→ **TO BE DONE**: Reproduce every line of the records below verbatim, leaving out the pictures.

:: SUPPLIED RECORDS ::

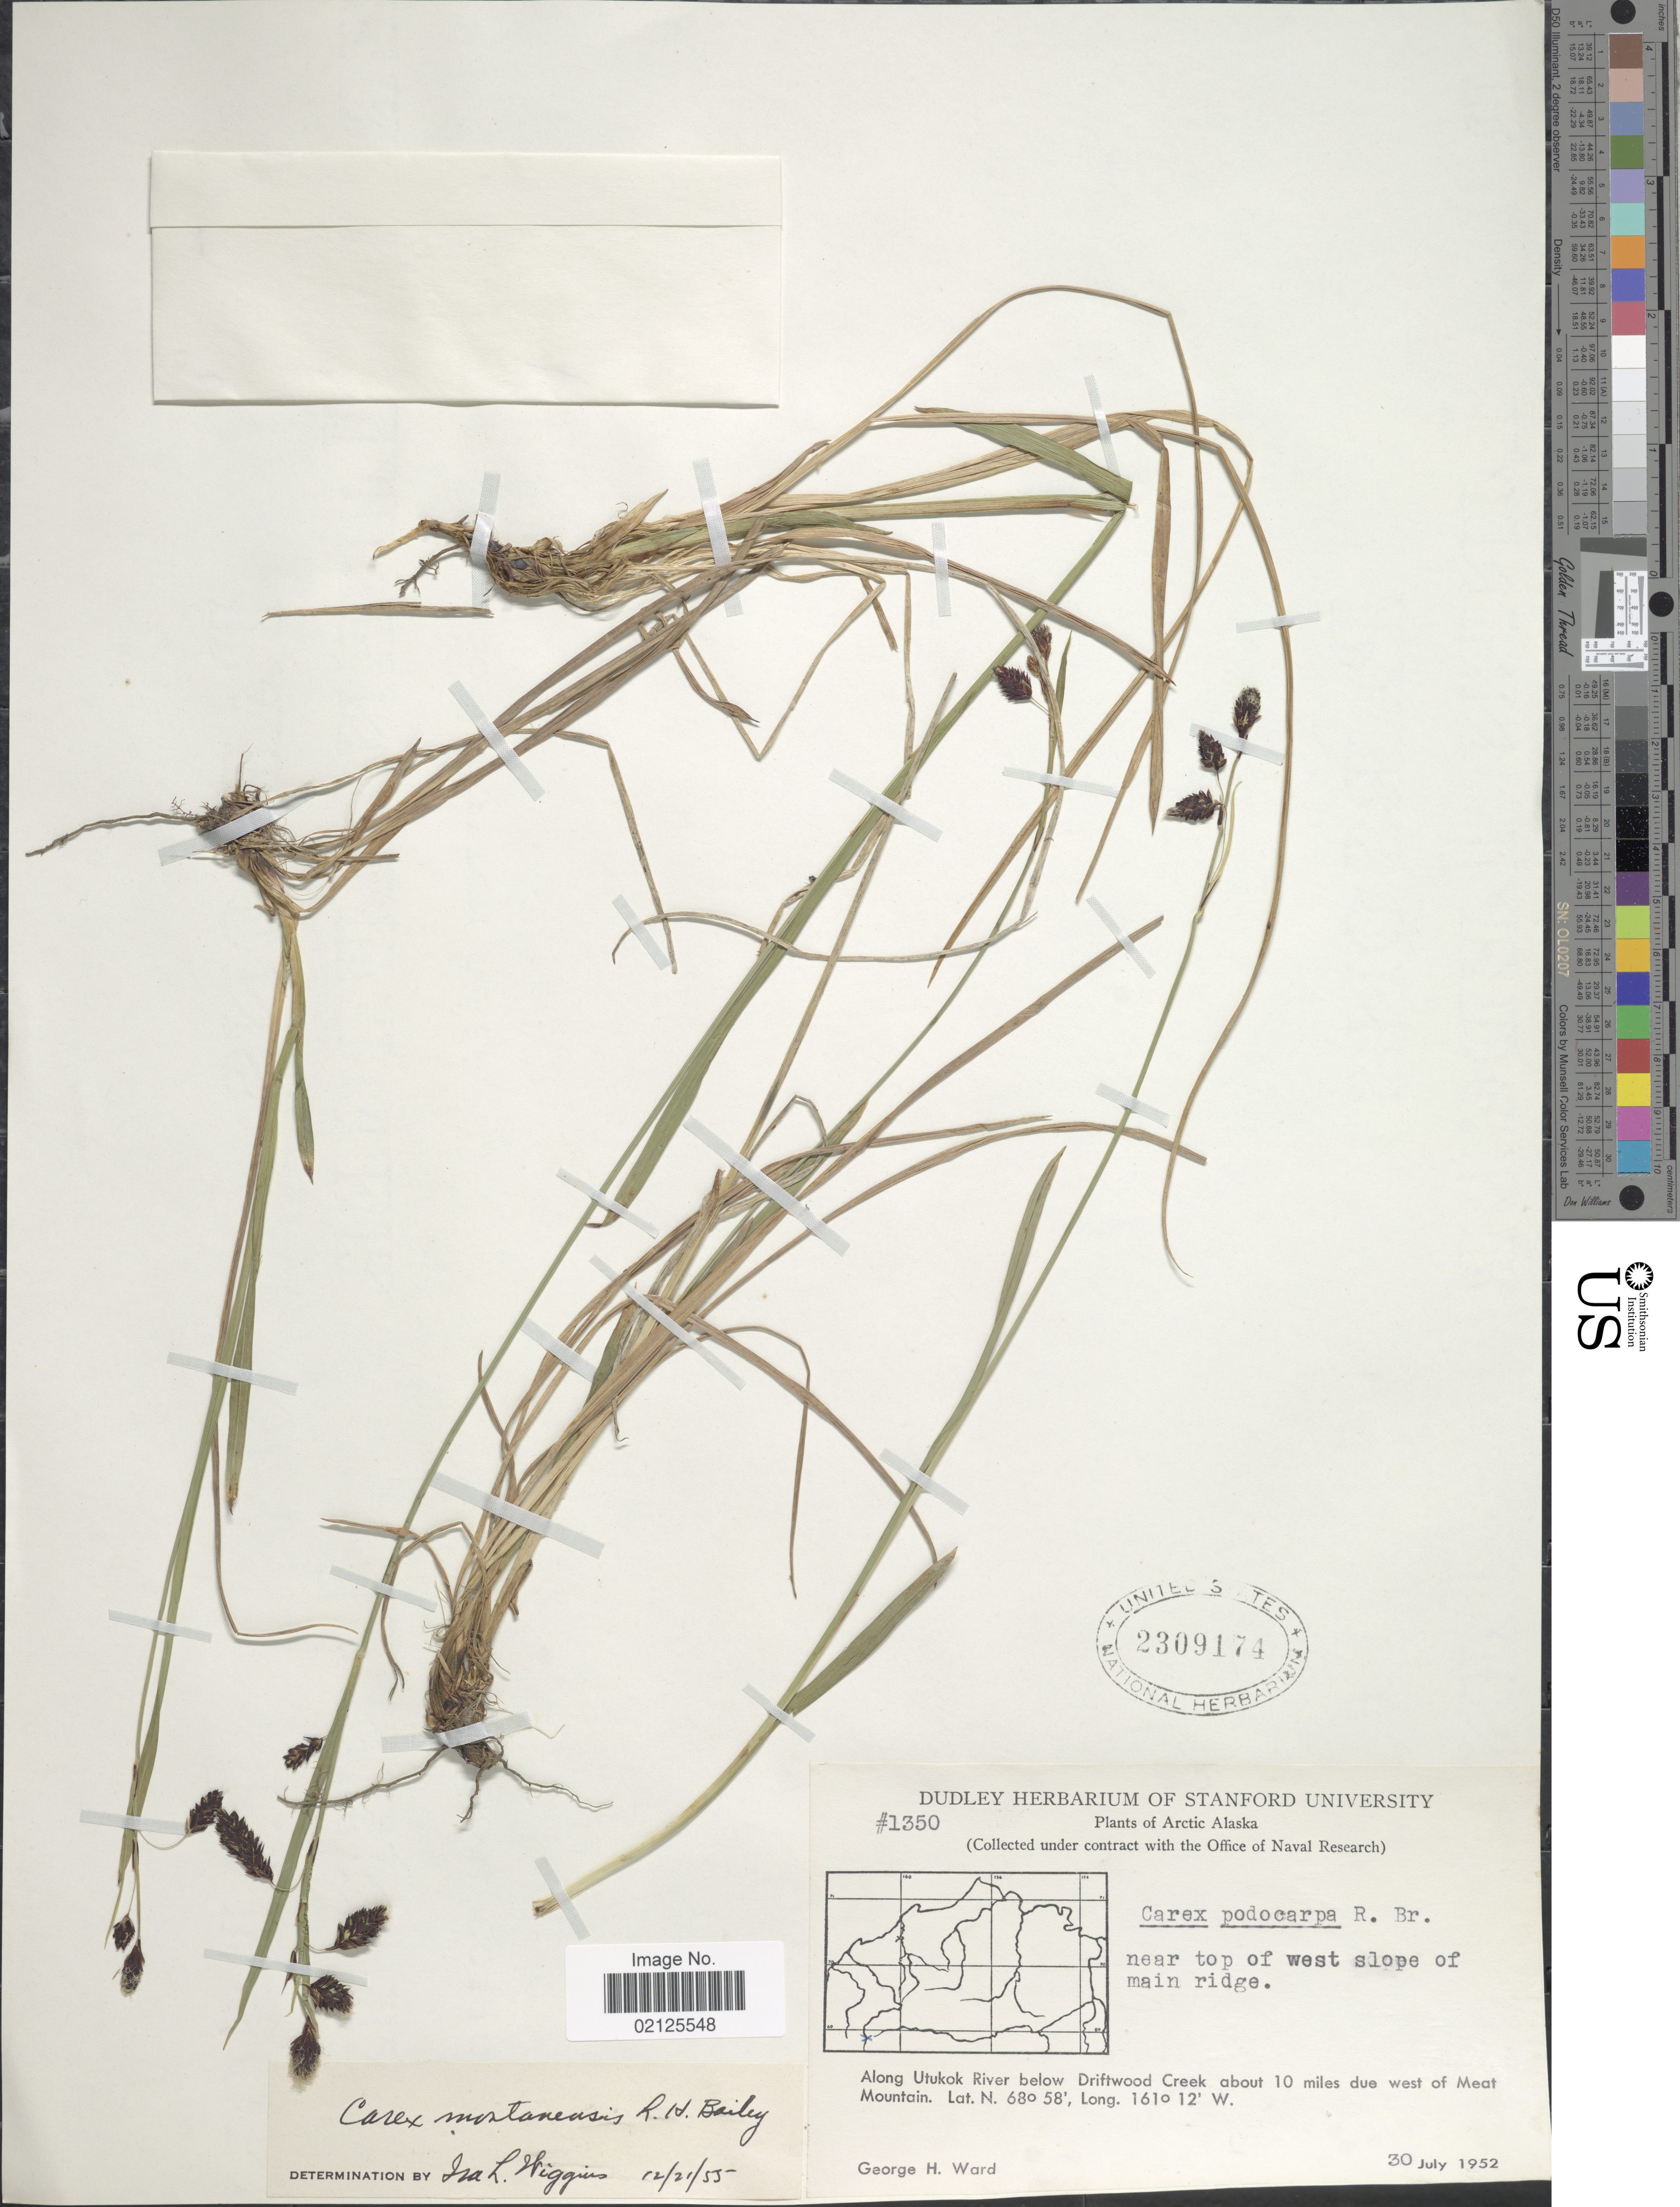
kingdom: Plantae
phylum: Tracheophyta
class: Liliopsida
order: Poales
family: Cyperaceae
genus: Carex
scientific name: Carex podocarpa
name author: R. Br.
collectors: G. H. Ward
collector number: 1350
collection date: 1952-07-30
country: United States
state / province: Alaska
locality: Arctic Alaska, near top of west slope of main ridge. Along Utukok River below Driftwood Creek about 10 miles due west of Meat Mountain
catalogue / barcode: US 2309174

:::

→ **WORKED ANSWER**:
kingdom: Plantae
phylum: Tracheophyta
class: Liliopsida
order: Poales
family: Cyperaceae
genus: Carex
scientific name: Carex podocarpa
name author: R. Br.
collectors: G. H. Ward
collector number: 1350
collection date: 1952-07-30
country: United States
state / province: Alaska
locality: Arctic Alaska, near top of west slope of main ridge. Along Utukok River below Driftwood Creek about 10 miles due west of Meat Mountain
catalogue / barcode: US 2309174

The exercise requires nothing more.